REQUEST ▸ Quote the data below word for word, leaving the pictures out of your answer.

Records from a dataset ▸
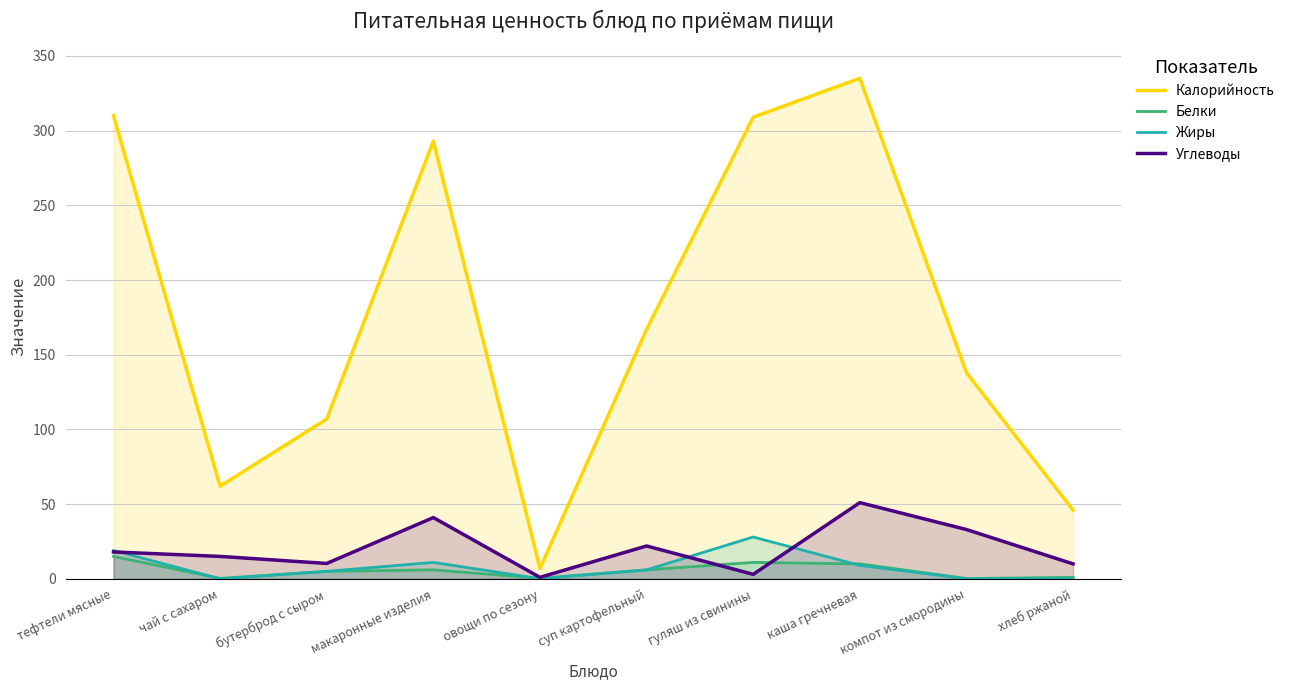

Rank the series at суп картофельный from lowest to highest value.

Белки, Жиры, Углеводы, Калорийность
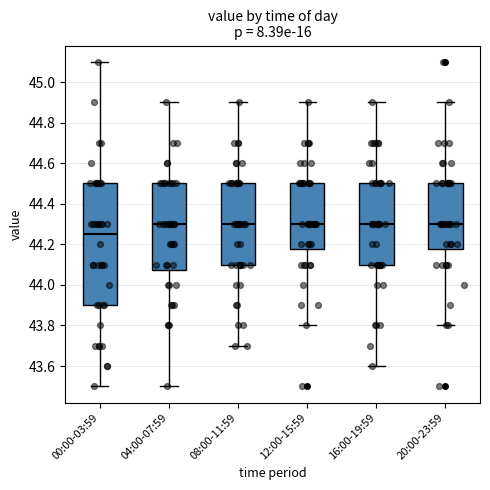

Reading left to right, transcribe this box plot: for each box, give where its median line is, the range the box spans, and where its two whiskers end, as read against the y-axis. The values are not printed on the chart, so give them approximately, as read against the axis.

00:00-03:59: median 44.26, box 43.90 to 44.50, whiskers 43.50 to 45.10
04:00-07:59: median 44.30, box 44.08 to 44.50, whiskers 43.50 to 44.90
08:00-11:59: median 44.30, box 44.10 to 44.50, whiskers 43.70 to 44.90
12:00-15:59: median 44.30, box 44.18 to 44.50, whiskers 43.80 to 44.90
16:00-19:59: median 44.30, box 44.10 to 44.50, whiskers 43.60 to 44.90
20:00-23:59: median 44.30, box 44.18 to 44.50, whiskers 43.80 to 44.90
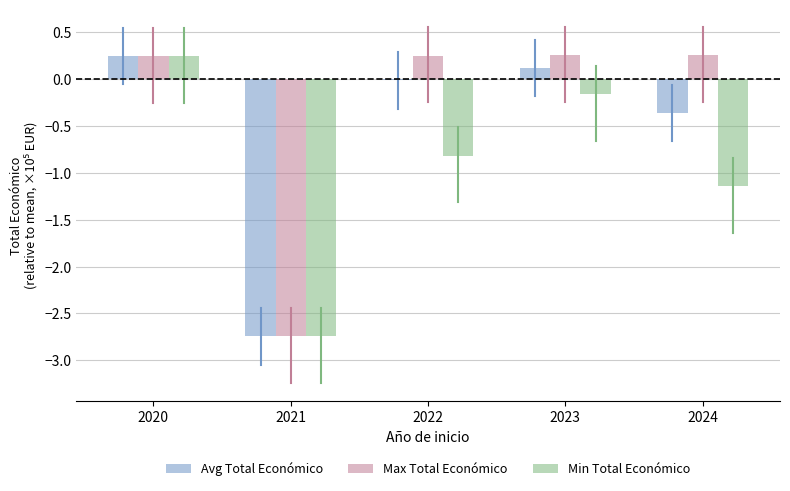

How many categories are shown in the chart?

5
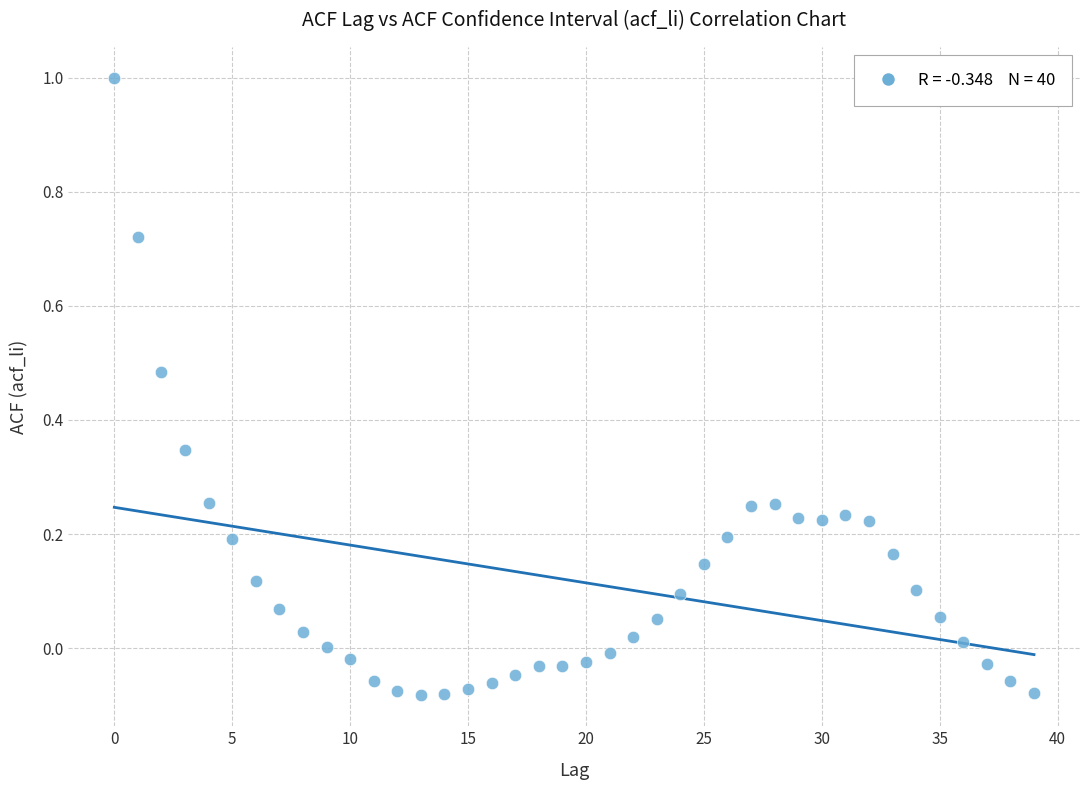

What is the range of Y values (max minus min)?

1.1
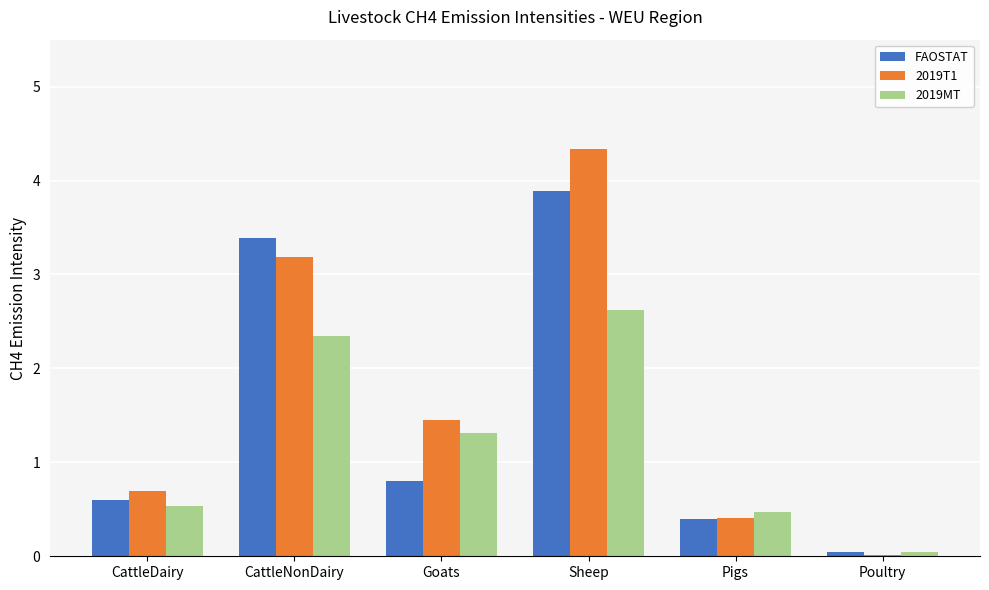

How many data points does each series have?

6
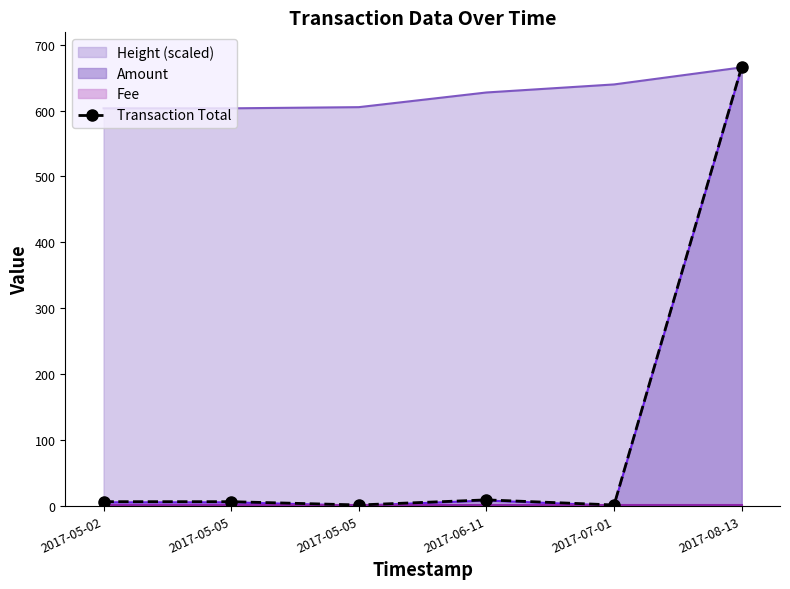

What is the value of the 6th point from the left?

666.6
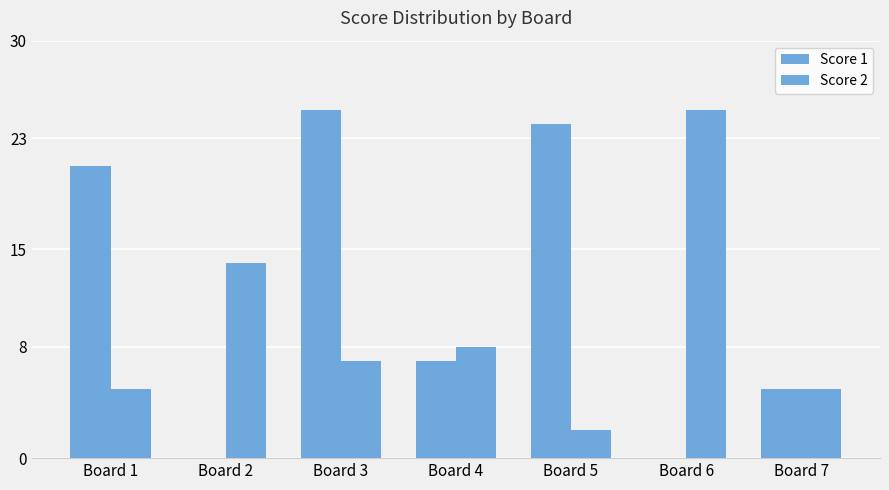

Which series has the largest total across all categories?

Score 1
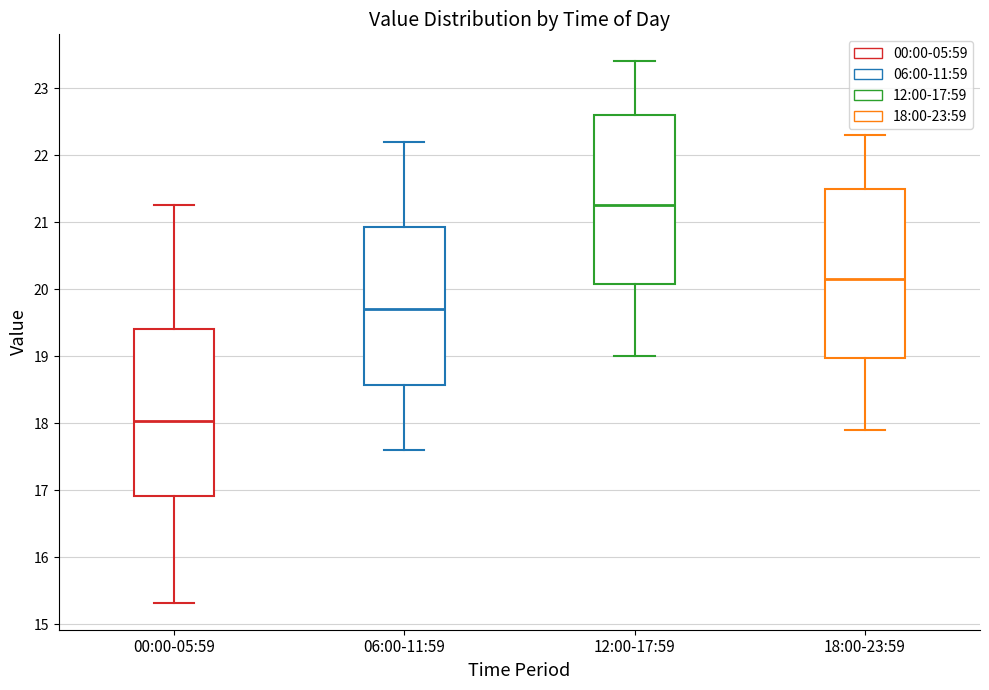

Reading left to right, read every box against the y-axis: the position of its median line, the range the box covers, and the ends of its whiskers. The values are not printed on the chart, so give them approximately, as read against the axis.

00:00-05:59: median 18.0, box 16.9 to 19.4, whiskers 15.3 to 21.3
06:00-11:59: median 19.7, box 18.6 to 20.9, whiskers 17.6 to 22.2
12:00-17:59: median 21.3, box 20.1 to 22.6, whiskers 19.0 to 23.4
18:00-23:59: median 20.2, box 19.0 to 21.5, whiskers 17.9 to 22.3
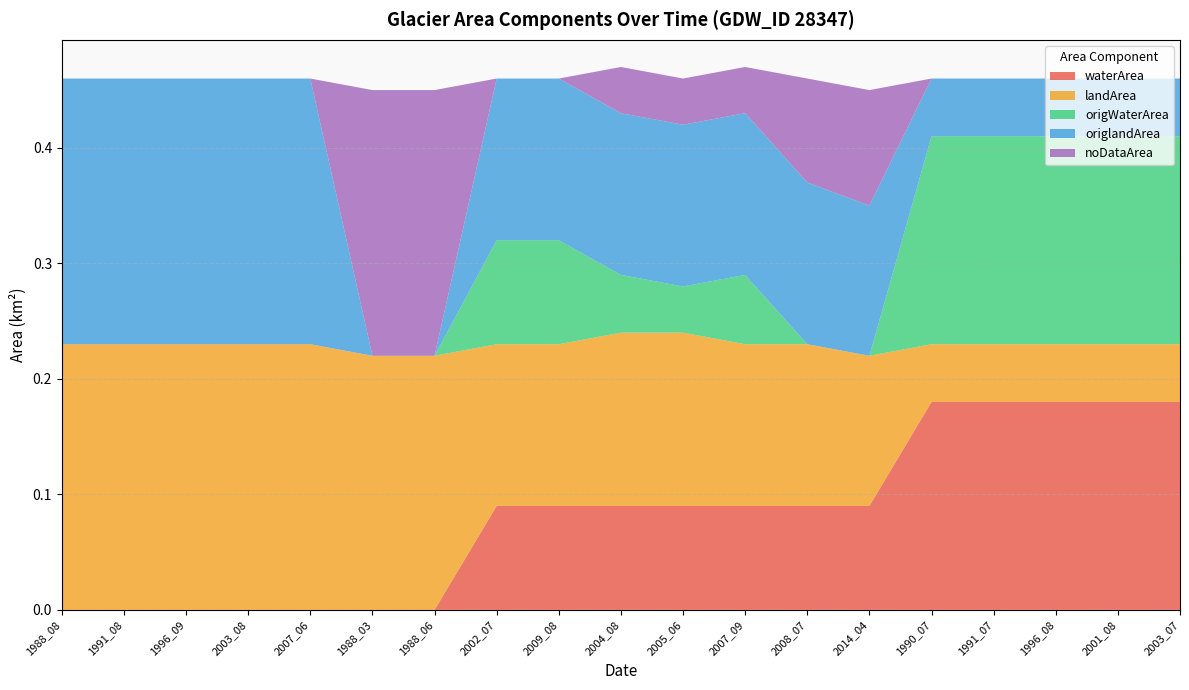

Reading left to right, list all the values displayed in this chart.

waterArea: 1988_08=0.0	1991_08=0.0	1996_09=0.0	2003_08=0.0	2007_06=0.0	1988_03=0.0	1988_06=0.0	2002_07=0.1	2009_08=0.1	2004_08=0.1	2005_06=0.1	2007_09=0.1	2008_07=0.1	2014_04=0.1	1990_07=0.2	1991_07=0.2	1996_08=0.2	2001_08=0.2	2003_07=0.2
landArea: 1988_08=0.2	1991_08=0.2	1996_09=0.2	2003_08=0.2	2007_06=0.2	1988_03=0.2	1988_06=0.2	2002_07=0.1	2009_08=0.1	2004_08=0.1	2005_06=0.1	2007_09=0.1	2008_07=0.1	2014_04=0.1	1990_07=0.1	1991_07=0.1	1996_08=0.1	2001_08=0.1	2003_07=0.1
origWaterArea: 1988_08=0.0	1991_08=0.0	1996_09=0.0	2003_08=0.0	2007_06=0.0	1988_03=0.0	1988_06=0.0	2002_07=0.1	2009_08=0.1	2004_08=0.1	2005_06=0.0	2007_09=0.1	2008_07=0.0	2014_04=0.0	1990_07=0.2	1991_07=0.2	1996_08=0.2	2001_08=0.2	2003_07=0.2
origlandArea: 1988_08=0.2	1991_08=0.2	1996_09=0.2	2003_08=0.2	2007_06=0.2	1988_03=0.0	1988_06=0.0	2002_07=0.1	2009_08=0.1	2004_08=0.1	2005_06=0.1	2007_09=0.1	2008_07=0.1	2014_04=0.1	1990_07=0.1	1991_07=0.1	1996_08=0.1	2001_08=0.1	2003_07=0.1
noDataArea: 1988_08=0.0	1991_08=0.0	1996_09=0.0	2003_08=0.0	2007_06=0.0	1988_03=0.2	1988_06=0.2	2002_07=0.0	2009_08=0.0	2004_08=0.0	2005_06=0.0	2007_09=0.0	2008_07=0.1	2014_04=0.1	1990_07=0.0	1991_07=0.0	1996_08=0.0	2001_08=0.0	2003_07=0.0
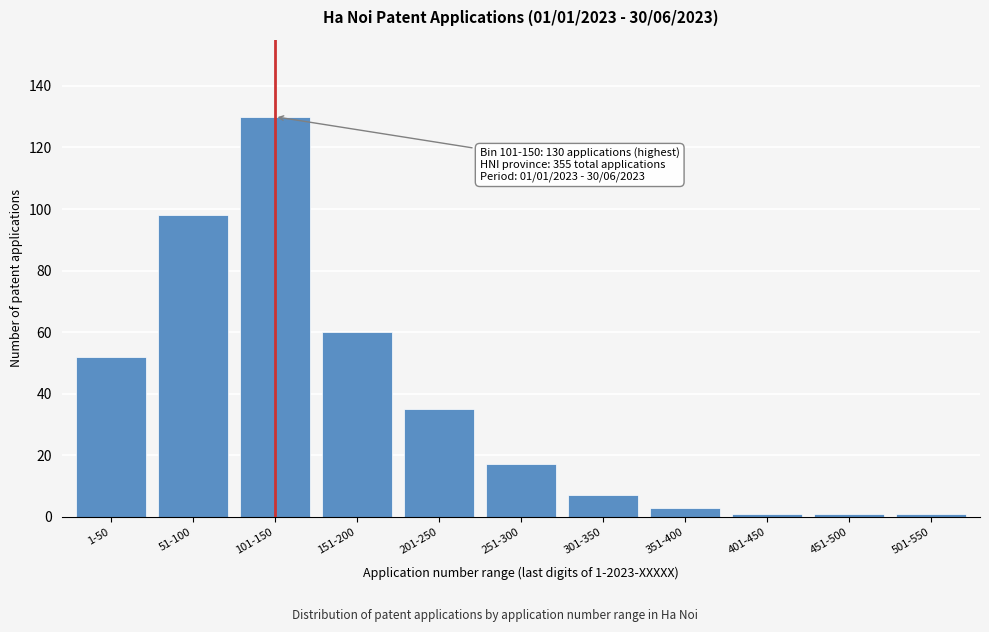

Reading left to right, what are all the values shown in this chart?

52	98	130	60	35	17	7	3	1	1	1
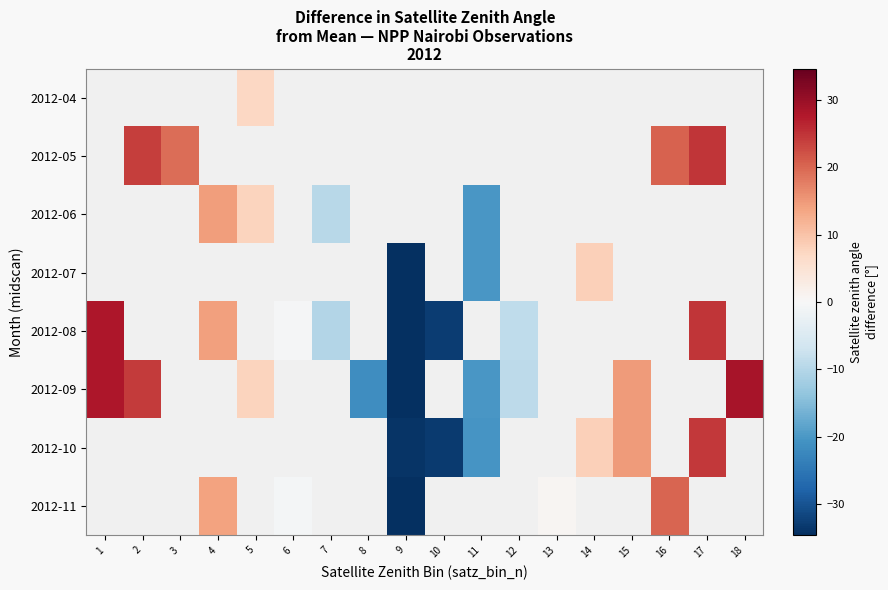

How many values in 2012-08 are below zero?

5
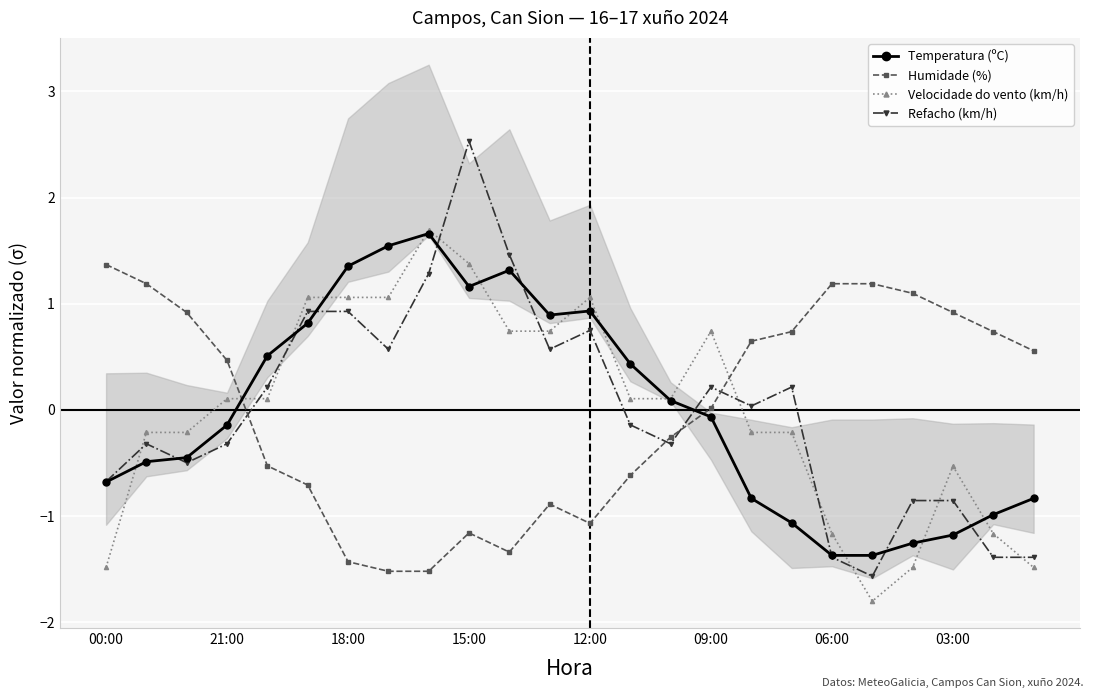

At which label does Humidade (%) reach its peak?

00:00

ANSWER TO THE PROBLEM ▸
Rank the series at суп картофельный from lowest to highest value.

Белки, Жиры, Углеводы, Калорийность

Reading left to right, transcribe this box plot: for each box, give where its median line is, the range the box spans, and where its two whiskers end, as read against the y-axis. The values are not printed on the chart, so give them approximately, as read against the axis.

00:00-03:59: median 44.26, box 43.90 to 44.50, whiskers 43.50 to 45.10
04:00-07:59: median 44.30, box 44.08 to 44.50, whiskers 43.50 to 44.90
08:00-11:59: median 44.30, box 44.10 to 44.50, whiskers 43.70 to 44.90
12:00-15:59: median 44.30, box 44.18 to 44.50, whiskers 43.80 to 44.90
16:00-19:59: median 44.30, box 44.10 to 44.50, whiskers 43.60 to 44.90
20:00-23:59: median 44.30, box 44.18 to 44.50, whiskers 43.80 to 44.90

How many categories are shown in the chart?

5

What is the range of Y values (max minus min)?

1.1

How many data points does each series have?

6

What is the value of the 6th point from the left?

666.6

Which series has the largest total across all categories?

Score 1

Reading left to right, read every box against the y-axis: the position of its median line, the range the box covers, and the ends of its whiskers. The values are not printed on the chart, so give them approximately, as read against the axis.

00:00-05:59: median 18.0, box 16.9 to 19.4, whiskers 15.3 to 21.3
06:00-11:59: median 19.7, box 18.6 to 20.9, whiskers 17.6 to 22.2
12:00-17:59: median 21.3, box 20.1 to 22.6, whiskers 19.0 to 23.4
18:00-23:59: median 20.2, box 19.0 to 21.5, whiskers 17.9 to 22.3

Reading left to right, list all the values displayed in this chart.

waterArea: 1988_08=0.0	1991_08=0.0	1996_09=0.0	2003_08=0.0	2007_06=0.0	1988_03=0.0	1988_06=0.0	2002_07=0.1	2009_08=0.1	2004_08=0.1	2005_06=0.1	2007_09=0.1	2008_07=0.1	2014_04=0.1	1990_07=0.2	1991_07=0.2	1996_08=0.2	2001_08=0.2	2003_07=0.2
landArea: 1988_08=0.2	1991_08=0.2	1996_09=0.2	2003_08=0.2	2007_06=0.2	1988_03=0.2	1988_06=0.2	2002_07=0.1	2009_08=0.1	2004_08=0.1	2005_06=0.1	2007_09=0.1	2008_07=0.1	2014_04=0.1	1990_07=0.1	1991_07=0.1	1996_08=0.1	2001_08=0.1	2003_07=0.1
origWaterArea: 1988_08=0.0	1991_08=0.0	1996_09=0.0	2003_08=0.0	2007_06=0.0	1988_03=0.0	1988_06=0.0	2002_07=0.1	2009_08=0.1	2004_08=0.1	2005_06=0.0	2007_09=0.1	2008_07=0.0	2014_04=0.0	1990_07=0.2	1991_07=0.2	1996_08=0.2	2001_08=0.2	2003_07=0.2
origlandArea: 1988_08=0.2	1991_08=0.2	1996_09=0.2	2003_08=0.2	2007_06=0.2	1988_03=0.0	1988_06=0.0	2002_07=0.1	2009_08=0.1	2004_08=0.1	2005_06=0.1	2007_09=0.1	2008_07=0.1	2014_04=0.1	1990_07=0.1	1991_07=0.1	1996_08=0.1	2001_08=0.1	2003_07=0.1
noDataArea: 1988_08=0.0	1991_08=0.0	1996_09=0.0	2003_08=0.0	2007_06=0.0	1988_03=0.2	1988_06=0.2	2002_07=0.0	2009_08=0.0	2004_08=0.0	2005_06=0.0	2007_09=0.0	2008_07=0.1	2014_04=0.1	1990_07=0.0	1991_07=0.0	1996_08=0.0	2001_08=0.0	2003_07=0.0

Reading left to right, what are all the values shown in this chart?

52	98	130	60	35	17	7	3	1	1	1

How many values in 2012-08 are below zero?

5

At which label does Humidade (%) reach its peak?

00:00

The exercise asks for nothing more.